Given text

—————

The Doomscroll Sublime

PreCursor Monthly – February 2021

We are now beyond the time of Johnny Mnemonic, which was set in January 2021, and it is worth reflecting on the distinction between material limitations and human ones.

Johnny is a mnemonic courier, a cyborg who smuggles information in his head. For data too sensitive to send over the Internet, a courier can get it from Point A to Point B. Originally a William Gibson story in 1981, Johnny is an image of how the rise of personal computers might extend the intrusion of business activity into daily life.

A cartoon from the Daily Mirror, March 5th, 1919.

You can see the dynamic reflected in this 1919 cartoon. Haselden anticipates mobile phones, yes, but in a context of urban growth in which home telephones were still relatively new. Such technology provided many positive uses, but also expanded one's sense of availability. Still, the phone only connected to the home – but what would happen when this expanded into other spaces, and then followed one everywhere? The subject is not the average person in each panel; he is a busy man, with a harried commute, in particular demand.

—————

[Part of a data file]
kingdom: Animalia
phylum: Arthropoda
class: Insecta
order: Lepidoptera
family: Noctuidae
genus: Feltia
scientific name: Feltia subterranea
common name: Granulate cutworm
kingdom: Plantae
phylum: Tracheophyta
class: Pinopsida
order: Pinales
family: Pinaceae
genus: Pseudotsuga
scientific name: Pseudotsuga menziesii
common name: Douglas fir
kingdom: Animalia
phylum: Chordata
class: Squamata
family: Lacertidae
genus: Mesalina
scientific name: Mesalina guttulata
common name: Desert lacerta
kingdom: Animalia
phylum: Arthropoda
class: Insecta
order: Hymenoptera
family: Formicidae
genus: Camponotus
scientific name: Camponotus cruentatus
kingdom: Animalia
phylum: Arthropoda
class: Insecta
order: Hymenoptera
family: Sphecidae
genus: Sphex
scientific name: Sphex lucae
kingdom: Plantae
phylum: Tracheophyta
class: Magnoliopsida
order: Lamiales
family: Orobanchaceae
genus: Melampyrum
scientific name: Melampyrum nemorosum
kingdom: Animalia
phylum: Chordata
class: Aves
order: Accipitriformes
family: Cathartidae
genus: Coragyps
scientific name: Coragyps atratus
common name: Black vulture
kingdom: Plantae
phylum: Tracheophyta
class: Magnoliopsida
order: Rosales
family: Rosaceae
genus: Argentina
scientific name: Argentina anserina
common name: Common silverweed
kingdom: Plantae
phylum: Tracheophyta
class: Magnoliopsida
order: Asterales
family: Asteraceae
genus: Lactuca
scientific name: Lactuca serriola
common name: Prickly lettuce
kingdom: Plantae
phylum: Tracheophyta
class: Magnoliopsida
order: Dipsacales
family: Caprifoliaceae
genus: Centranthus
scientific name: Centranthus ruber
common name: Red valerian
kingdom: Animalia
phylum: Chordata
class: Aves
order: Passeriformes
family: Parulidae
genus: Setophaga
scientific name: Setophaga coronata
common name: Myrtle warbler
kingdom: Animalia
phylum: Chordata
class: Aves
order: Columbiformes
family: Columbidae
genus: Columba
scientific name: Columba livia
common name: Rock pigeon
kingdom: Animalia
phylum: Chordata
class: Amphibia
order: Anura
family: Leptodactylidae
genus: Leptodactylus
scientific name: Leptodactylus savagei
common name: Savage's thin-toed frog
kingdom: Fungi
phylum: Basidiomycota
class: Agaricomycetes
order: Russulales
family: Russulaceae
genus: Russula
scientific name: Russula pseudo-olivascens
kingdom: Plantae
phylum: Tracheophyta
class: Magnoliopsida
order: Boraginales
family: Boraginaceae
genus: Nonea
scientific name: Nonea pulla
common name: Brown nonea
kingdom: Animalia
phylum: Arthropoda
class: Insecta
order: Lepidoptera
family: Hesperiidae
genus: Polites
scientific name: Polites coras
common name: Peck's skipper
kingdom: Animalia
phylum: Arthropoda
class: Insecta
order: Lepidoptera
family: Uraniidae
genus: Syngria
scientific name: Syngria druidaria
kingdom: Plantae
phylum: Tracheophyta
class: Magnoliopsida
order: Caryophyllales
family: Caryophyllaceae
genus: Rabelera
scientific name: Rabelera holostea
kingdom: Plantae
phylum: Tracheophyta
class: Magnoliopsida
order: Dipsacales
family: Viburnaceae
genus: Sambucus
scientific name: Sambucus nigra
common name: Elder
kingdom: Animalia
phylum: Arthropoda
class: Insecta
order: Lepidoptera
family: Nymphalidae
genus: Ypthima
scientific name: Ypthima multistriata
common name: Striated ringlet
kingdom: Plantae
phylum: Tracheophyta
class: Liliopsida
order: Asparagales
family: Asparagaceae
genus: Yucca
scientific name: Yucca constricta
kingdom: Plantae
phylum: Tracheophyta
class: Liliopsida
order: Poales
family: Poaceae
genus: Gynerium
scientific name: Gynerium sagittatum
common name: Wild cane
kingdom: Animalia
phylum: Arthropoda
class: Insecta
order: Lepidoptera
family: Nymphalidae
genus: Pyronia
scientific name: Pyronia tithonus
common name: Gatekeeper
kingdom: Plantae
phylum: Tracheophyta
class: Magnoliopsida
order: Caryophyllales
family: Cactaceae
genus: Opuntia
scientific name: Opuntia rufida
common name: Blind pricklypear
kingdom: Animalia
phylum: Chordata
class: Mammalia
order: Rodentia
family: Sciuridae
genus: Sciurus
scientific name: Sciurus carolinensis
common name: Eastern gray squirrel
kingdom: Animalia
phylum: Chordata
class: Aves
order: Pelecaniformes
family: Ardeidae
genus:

—————

Set tasks
**a.** Update the stretch of the Johnny Mnemonic essay from "We are now beyond" through "March 5th, 1919.", changing "courier" to "messenger".
**b.** Repeat the stretch of the entries from the line containing "scientific name: Nonea pulla" through the end of the entries.

The answers
**a.**
We are now beyond the time of Johnny Mnemonic, which was set in January 2021, and it is worth reflecting on the distinction between material limitations and human ones.

Johnny is a mnemonic messenger, a cyborg who smuggles information in his head. For data too sensitive to send over the Internet, a messenger can get it from Point A to Point B. Originally a William Gibson story in 1981, Johnny is an image of how the rise of personal computers might extend the intrusion of business activity into daily life.

A cartoon from the Daily Mirror, March 5th, 1919.

**b.**
scientific name: Nonea pulla
common name: Brown nonea
kingdom: Animalia
phylum: Arthropoda
class: Insecta
order: Lepidoptera
family: Hesperiidae
genus: Polites
scientific name: Polites coras
common name: Peck's skipper
kingdom: Animalia
phylum: Arthropoda
class: Insecta
order: Lepidoptera
family: Uraniidae
genus: Syngria
scientific name: Syngria druidaria
kingdom: Plantae
phylum: Tracheophyta
class: Magnoliopsida
order: Caryophyllales
family: Caryophyllaceae
genus: Rabelera
scientific name: Rabelera holostea
kingdom: Plantae
phylum: Tracheophyta
class: Magnoliopsida
order: Dipsacales
family: Viburnaceae
genus: Sambucus
scientific name: Sambucus nigra
common name: Elder
kingdom: Animalia
phylum: Arthropoda
class: Insecta
order: Lepidoptera
family: Nymphalidae
genus: Ypthima
scientific name: Ypthima multistriata
common name: Striated ringlet
kingdom: Plantae
phylum: Tracheophyta
class: Liliopsida
order: Asparagales
family: Asparagaceae
genus: Yucca
scientific name: Yucca constricta
kingdom: Plantae
phylum: Tracheophyta
class: Liliopsida
order: Poales
family: Poaceae
genus: Gynerium
scientific name: Gynerium sagittatum
common name: Wild cane
kingdom: Animalia
phylum: Arthropoda
class: Insecta
order: Lepidoptera
family: Nymphalidae
genus: Pyronia
scientific name: Pyronia tithonus
common name: Gatekeeper
kingdom: Plantae
phylum: Tracheophyta
class: Magnoliopsida
order: Caryophyllales
family: Cactaceae
genus: Opuntia
scientific name: Opuntia rufida
common name: Blind pricklypear
kingdom: Animalia
phylum: Chordata
class: Mammalia
order: Rodentia
family: Sciuridae
genus: Sciurus
scientific name: Sciurus carolinensis
common name: Eastern gray squirrel
kingdom: Animalia
phylum: Chordata
class: Aves
order: Pelecaniformes
family: Ardeidae
genus:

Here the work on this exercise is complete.